3.10 Ian - Azul
Juin 2014
Toutes les connexions sont faites. Il ne me manque plus rien. Tout est là.
Azul. Me souvenir d'elle a éclairé tout le reste. Comment ai-je pu l'effacer ? Par quel schéma Svenhild et Zedan sont parvenues à me faire oublier sa douce énergie, sa bienveillance, sa tendre présence durant toute mon enfance ? Elle était là, aussi, lors de ma première captivité au laboratoire ; elle nettoyait mes plaies en pleurant silencieusement sur mon sort.
Son visage hâlé, ses yeux chocolats, ses raides cheveux noirs, sa petite et menue stature... Ce n'est pas Max, oh non ! Ce n'était pas Max, le déclencheur de mon retour à la vie. C'était elle.
Elle était là, dans mon quartier, autour de moi, tout ce temps où je n'existais pas. C'est en croisant ses yeux que j'ai rouvert les miens. Max n'est arrivé qu'au bon moment, quand elle m'avait déjà ramené au monde.
Azul, douce Azul...
Je me souviens de Sasori, aussi, et de son visage irrémédiablement impassible. Je m'en souviens comme d'une statue dont on espère qu'elle restera toujours figée. Le docteur Zedan en avait peur, c'était palpable.
Et je me souviens enfin de Ludwig, le vieil homme aux cheveux gris qui appelait Svenhild "Ma Dame" en s'inclinant comme un laquais. Il me servait mes repas, me nettoyait au jet d'eau, me coupais les cheveux. Gentiment, machinalement, bêtement.
Oui.

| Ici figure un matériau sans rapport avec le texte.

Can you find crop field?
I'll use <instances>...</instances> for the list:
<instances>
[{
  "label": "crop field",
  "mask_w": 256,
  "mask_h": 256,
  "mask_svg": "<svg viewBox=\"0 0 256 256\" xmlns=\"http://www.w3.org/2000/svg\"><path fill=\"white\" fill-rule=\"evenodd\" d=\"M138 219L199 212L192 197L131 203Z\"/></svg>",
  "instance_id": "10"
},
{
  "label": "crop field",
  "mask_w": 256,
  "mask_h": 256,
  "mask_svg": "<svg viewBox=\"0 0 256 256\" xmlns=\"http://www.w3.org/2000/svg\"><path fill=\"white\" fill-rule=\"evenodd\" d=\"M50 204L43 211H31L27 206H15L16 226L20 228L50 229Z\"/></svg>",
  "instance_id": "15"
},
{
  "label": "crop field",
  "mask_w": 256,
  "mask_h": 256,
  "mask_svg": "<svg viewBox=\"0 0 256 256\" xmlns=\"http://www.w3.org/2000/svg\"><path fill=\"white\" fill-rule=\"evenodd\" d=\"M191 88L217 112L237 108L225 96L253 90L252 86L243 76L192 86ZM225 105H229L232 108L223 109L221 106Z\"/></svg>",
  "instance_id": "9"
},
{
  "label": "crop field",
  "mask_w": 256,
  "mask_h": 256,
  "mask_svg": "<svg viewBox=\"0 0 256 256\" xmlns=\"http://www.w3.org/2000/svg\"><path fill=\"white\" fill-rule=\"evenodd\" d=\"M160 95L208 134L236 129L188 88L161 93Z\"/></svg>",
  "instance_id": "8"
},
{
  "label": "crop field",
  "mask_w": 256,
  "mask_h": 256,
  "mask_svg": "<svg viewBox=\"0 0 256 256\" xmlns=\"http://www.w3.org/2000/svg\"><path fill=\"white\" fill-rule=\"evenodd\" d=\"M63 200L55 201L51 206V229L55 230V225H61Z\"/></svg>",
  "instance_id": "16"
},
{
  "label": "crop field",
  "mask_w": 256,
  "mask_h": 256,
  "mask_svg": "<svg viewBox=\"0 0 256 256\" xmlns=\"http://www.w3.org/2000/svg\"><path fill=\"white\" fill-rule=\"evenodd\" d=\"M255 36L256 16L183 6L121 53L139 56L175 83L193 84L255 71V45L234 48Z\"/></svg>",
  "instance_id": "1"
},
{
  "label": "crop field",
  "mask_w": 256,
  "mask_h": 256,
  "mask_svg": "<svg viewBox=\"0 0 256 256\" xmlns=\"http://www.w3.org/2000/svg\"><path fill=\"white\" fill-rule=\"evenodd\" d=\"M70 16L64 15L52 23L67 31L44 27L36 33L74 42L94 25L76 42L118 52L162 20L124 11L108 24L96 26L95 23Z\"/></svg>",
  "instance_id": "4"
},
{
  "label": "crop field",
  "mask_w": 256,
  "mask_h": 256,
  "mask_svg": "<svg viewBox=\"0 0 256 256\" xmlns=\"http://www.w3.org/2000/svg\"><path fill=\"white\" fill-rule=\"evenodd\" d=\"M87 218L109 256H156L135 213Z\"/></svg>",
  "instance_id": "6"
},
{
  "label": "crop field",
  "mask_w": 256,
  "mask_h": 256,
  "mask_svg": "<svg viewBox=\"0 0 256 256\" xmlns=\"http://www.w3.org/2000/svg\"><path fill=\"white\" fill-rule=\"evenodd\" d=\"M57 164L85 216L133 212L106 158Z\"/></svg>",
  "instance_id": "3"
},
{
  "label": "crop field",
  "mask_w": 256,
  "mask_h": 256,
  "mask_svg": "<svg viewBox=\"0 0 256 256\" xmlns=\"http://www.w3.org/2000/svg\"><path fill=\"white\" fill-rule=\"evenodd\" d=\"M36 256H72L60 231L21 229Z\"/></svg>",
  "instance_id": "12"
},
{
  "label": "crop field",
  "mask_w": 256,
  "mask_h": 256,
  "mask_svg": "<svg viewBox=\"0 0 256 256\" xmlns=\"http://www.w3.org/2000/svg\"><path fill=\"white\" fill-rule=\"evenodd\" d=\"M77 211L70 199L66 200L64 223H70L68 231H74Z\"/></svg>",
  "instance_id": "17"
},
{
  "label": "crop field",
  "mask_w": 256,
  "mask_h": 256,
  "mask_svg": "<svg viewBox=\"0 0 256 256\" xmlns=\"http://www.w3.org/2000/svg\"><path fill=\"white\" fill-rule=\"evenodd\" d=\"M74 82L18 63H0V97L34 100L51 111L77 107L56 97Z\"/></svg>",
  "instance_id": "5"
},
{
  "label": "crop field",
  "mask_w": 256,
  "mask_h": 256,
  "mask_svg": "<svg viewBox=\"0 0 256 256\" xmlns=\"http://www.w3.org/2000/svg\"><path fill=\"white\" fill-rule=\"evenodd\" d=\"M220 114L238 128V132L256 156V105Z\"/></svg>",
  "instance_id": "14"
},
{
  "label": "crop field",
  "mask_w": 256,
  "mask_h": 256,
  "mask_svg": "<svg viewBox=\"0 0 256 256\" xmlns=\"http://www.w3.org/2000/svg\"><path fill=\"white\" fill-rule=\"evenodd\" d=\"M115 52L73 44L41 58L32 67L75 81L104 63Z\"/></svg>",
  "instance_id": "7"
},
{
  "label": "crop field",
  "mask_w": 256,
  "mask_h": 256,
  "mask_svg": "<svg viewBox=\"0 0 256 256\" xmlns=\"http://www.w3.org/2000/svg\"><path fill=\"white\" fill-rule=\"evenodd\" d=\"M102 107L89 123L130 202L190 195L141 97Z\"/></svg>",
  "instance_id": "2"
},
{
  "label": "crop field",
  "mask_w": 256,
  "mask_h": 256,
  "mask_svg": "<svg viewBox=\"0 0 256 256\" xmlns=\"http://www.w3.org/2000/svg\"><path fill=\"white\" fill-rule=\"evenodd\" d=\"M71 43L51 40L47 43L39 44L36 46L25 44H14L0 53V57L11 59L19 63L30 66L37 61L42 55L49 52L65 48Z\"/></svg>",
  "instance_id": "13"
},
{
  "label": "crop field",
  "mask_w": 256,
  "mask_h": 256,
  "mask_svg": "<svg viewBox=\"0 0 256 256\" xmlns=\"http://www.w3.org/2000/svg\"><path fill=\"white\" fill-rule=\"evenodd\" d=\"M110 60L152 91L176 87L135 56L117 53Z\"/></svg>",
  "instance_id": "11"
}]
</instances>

Azul a tout éclairé. C'était le chainon manquant dans ma mémoire disloquée.
Depuis, mes nuits sont plus calmes. Mes rêves jouent encore avec ma culpabilité, mais les images cauchemardesques sont imaginaires et ne me font plus bondir dans mon lit. Du coup, Max a le loisir de dormir avec moi sans s'éveiller tous les quart d'heure, depuis plusieurs semaines. Et ça s'en ressent : il est plus beau, plus souriant. Je me suis surpris à reprendre goût à sa compagnie. Mais c'est tout de même différent. Je sais que je lui suis étranger, mais lui l'ignore. Ne rien pouvoir lui dire, lui masquer ma réalité, nourrit la distance qui sépare mon coeur du sien. Et, pour être honnête, mon esprit est ailleurs.
Si je me rapelle d'Azul, je n'ai pas encore eu le bonheur de la revoir. Son absence me préoccupe et m'angoisse aussi profondément que le grognement d'Ezéar poussé cette nuit là, à l'adresse des jumeaux. Comme ces derniers l'avaient prédit, Svenhild est tombée, ou du moins son influence, mais elle en a emporté dans sa chute ; Azul n'a pas reparu. Je crois avoir compris qu'elle s'est sacrifiée pour distraire Svenhild pendant la libération des prisonniers. Elle est restée quelque part dans le laboratoire, probablement dans un état critique, si ce n'est morte.
Ezéar semble torturé à cette idée. Nous nous voyons chaque semaine, parfois plusieurs fois. Je pense qu'il veille sur moi. Il dit qu'il va m'enseigner mais, pour l'instant, il est clairement préoccupé. Ses boutades habituelles sont forcées et sèches. Parfois, il se met en colère tout seul, et fuit la compagnie pour le reste du jour, voir de la semaine.
Je n'ai pas osé lui demander pourquoi il a rebroussé chemin. Pourquoi il est revenu sans Azul. Ce n'est sans doute pas par couardise... Serait-ce pour me protéger moi ?
Une vague d'émotion puérile me passe dans le corps quand j'écris ces mots.
J'aurais voulu qu'il ramène Azul, mais quand je repense à ce soir là : son contact, son odeur de sous-bois, sa silhouette perchée sur la voiture... Je ne peux m'empêcher d'être égoïstement touché.
Je suis heureux. Je suis inquiet, et un peu perdu, mais heureux d'avoir l'Ours à mes côtés.